Along with NOAA other leading institutions in the U.S. that study weather and climate, including Colorado State University and the University of Chicago, have been able to incorporate the technology into existing systems.
Google’s DeepMind model, which helps with both seasonal and short-term hurricane forecasts, helped to predict the rapid intensification of Hurricane Melissa. That meant earlier evacuation, better preparation on the ground and lives saved, Evan Thompson, the principal director for Meteorological Service Jamaica told Google.

Last year, it “beat everything else for the 2025 season,” James Franklin, a retired weather forecaster who spent 35 years working on hurricanes at NOAA and has been involved with DeepMind, told The Independent.
That’s partially due to the large sets of data that DeepMind was trained on, according to Bryan Norcross, a hurricane specialist at FOX Weather who consulted on the project.
“Over the next year, increasingly high-resolution datasets of past weather will come online. As understanding of the technology also deepens, the expectation is that AI models from Google DeepMind and other labs will continue to improve,” he said.
Data is at the core of how any AI model improves and is key to ensure hurricane forecasting become more accurate in the future, Phil Klotzbach, a senior research scientist at Colorado State University, added.
“If you can give the AI model really good data to develop off of, it will give you a good answer,” he said.
Another reason to rely on AI is speed — a critical factor when studying storms that could make landfall in a matter of hours.

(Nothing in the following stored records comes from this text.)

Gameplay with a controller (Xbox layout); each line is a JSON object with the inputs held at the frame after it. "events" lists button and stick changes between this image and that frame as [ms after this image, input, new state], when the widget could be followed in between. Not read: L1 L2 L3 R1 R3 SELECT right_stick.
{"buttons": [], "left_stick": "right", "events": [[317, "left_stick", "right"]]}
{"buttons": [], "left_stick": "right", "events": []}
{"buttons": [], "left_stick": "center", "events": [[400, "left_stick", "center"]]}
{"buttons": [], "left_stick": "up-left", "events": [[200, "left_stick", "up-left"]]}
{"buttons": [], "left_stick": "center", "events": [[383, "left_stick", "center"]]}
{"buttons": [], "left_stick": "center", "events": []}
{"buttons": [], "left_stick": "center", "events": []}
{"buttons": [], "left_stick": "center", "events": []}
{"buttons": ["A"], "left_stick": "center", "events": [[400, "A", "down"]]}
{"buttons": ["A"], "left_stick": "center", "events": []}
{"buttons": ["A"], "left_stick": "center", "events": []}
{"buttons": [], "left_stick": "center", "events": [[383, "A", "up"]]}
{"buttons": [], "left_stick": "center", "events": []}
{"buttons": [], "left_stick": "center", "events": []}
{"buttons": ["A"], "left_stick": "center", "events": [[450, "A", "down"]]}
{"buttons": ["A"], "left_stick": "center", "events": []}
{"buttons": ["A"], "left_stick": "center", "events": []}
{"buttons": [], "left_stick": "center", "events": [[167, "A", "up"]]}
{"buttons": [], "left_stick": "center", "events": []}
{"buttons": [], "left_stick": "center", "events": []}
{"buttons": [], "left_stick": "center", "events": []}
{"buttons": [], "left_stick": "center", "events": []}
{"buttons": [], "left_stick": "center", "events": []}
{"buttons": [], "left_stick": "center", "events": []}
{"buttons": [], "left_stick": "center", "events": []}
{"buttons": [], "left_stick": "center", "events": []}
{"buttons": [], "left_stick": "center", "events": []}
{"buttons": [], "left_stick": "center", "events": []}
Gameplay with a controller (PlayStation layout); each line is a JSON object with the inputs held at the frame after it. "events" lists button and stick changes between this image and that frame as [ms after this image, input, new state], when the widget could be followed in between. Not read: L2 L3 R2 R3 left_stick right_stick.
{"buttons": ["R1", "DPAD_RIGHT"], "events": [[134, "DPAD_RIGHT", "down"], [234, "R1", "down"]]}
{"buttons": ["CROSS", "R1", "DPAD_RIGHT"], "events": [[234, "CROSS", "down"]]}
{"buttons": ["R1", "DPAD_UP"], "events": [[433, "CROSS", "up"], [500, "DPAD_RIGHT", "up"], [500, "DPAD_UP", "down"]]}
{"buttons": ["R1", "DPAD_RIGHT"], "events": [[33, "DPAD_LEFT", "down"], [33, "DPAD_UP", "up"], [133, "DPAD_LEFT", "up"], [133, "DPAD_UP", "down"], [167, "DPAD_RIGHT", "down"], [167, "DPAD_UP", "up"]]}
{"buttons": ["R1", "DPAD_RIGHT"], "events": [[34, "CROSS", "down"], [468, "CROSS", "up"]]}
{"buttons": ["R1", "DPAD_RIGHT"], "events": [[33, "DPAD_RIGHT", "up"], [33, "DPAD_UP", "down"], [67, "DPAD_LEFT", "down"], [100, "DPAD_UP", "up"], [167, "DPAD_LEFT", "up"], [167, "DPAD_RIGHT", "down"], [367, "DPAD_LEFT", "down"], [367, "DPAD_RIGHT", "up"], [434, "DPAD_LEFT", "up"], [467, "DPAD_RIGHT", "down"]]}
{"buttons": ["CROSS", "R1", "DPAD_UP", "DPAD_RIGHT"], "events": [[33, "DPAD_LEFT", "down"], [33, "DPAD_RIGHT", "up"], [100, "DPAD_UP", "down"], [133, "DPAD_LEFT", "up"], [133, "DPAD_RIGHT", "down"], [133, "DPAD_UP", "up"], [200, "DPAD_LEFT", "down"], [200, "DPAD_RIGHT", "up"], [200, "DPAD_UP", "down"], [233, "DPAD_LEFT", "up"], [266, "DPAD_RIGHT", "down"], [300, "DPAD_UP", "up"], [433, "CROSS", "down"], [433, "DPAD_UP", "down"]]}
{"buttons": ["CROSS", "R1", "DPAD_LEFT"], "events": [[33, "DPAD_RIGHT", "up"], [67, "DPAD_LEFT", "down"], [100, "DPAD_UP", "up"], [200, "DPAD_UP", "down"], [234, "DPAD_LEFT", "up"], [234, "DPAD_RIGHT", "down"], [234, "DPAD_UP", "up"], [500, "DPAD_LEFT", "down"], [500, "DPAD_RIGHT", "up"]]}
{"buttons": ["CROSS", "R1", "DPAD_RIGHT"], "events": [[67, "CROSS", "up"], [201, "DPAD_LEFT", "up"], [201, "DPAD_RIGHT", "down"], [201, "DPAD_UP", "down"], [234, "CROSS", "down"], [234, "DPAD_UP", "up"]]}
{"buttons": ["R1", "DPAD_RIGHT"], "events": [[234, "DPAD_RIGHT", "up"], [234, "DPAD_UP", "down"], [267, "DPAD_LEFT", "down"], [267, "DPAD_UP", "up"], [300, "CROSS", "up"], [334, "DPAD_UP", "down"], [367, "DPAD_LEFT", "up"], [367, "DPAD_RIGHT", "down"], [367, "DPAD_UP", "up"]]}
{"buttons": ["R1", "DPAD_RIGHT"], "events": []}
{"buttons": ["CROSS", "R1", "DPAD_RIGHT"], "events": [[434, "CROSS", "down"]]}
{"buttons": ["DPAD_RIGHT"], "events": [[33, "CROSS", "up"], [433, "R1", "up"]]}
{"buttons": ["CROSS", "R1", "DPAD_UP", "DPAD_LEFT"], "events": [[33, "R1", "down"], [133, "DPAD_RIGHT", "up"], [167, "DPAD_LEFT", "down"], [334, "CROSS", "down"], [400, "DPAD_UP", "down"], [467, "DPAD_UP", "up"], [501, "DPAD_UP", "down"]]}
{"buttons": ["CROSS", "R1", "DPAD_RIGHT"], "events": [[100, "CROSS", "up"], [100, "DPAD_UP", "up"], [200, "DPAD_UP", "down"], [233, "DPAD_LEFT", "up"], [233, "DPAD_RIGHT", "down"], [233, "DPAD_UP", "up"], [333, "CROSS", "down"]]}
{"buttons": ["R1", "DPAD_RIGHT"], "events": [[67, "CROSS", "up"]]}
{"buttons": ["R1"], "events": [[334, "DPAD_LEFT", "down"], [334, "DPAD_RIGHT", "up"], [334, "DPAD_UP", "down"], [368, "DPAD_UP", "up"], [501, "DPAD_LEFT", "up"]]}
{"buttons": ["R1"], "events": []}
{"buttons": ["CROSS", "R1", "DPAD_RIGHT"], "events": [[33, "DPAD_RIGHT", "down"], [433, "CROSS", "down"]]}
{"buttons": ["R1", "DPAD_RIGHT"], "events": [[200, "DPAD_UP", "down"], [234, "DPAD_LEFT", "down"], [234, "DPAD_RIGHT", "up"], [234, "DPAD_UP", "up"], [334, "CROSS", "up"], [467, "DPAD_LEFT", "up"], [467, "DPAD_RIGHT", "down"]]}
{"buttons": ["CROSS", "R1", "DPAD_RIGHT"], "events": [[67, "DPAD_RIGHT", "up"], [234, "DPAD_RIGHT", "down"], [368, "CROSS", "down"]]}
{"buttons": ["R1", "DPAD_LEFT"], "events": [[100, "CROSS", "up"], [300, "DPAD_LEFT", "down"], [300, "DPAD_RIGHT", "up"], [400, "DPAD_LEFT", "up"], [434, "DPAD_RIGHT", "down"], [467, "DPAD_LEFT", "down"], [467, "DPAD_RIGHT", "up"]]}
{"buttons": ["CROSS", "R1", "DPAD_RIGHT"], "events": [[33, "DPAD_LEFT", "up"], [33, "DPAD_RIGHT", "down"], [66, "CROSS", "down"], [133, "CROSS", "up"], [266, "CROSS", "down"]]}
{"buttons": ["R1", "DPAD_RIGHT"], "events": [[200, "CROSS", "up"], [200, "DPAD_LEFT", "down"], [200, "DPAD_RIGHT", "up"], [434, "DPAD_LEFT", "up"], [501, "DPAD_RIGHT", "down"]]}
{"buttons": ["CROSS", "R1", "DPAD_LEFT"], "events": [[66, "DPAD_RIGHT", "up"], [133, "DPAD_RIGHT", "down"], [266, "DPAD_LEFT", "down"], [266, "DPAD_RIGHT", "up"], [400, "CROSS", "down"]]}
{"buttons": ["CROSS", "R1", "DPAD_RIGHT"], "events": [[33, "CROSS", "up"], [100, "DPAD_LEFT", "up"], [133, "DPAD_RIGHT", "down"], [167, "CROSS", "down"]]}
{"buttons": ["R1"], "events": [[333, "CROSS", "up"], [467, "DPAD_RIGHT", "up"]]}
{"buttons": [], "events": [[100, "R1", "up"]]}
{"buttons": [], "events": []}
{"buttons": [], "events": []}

Traditional forecasting typically take a few hours to reach a conclusion, whereas DeepMind is eight times faster than regular models, according to Google.
“We can run a lot more of them and they run very cheaply,” Jeff Berardelli, chief meteorologist and climate specialist at WFLA-TV, told The Independent. “So, for a regular dynamical model, it may take hours to run on a supercomputer because it’s very calculation and equation intensive.”
The unprecedented
Of course, AI hurricane forecasting is not perfect- it needs historical data to be able to provide accurate forecasts.
But, what happens when an AI model is involved in the forecast for a storm that could be stronger than anything we’ve seen before?
“Being that the climate is warming, the atmosphere is warming, the oceans are warming, there are going to be some unprecedented events – not just for hurricanes but for heatwaves and for floods and stuff like that – that the AI model can’t predict because it doesn’t have it in its database,” Berardelli said.

Franklin said he’s less worried about that because, at least in the case of Google’s DeepMind, the AI can still forecast a major storm when it happens, no matter the strength.
“While it’s true that it can only work with the data that it has … I’m just not sure a modest increase due to higher ocean heat content … is, in a practical sense, a big deal,” he said.
There remains a bigger issue to contend with. AI is powered by data centers that not only need a large amount of water to run but consume vast quantities of electricity, thus burning the fossil fuels driving the climate crisis – and in turn, nastier hurricanes.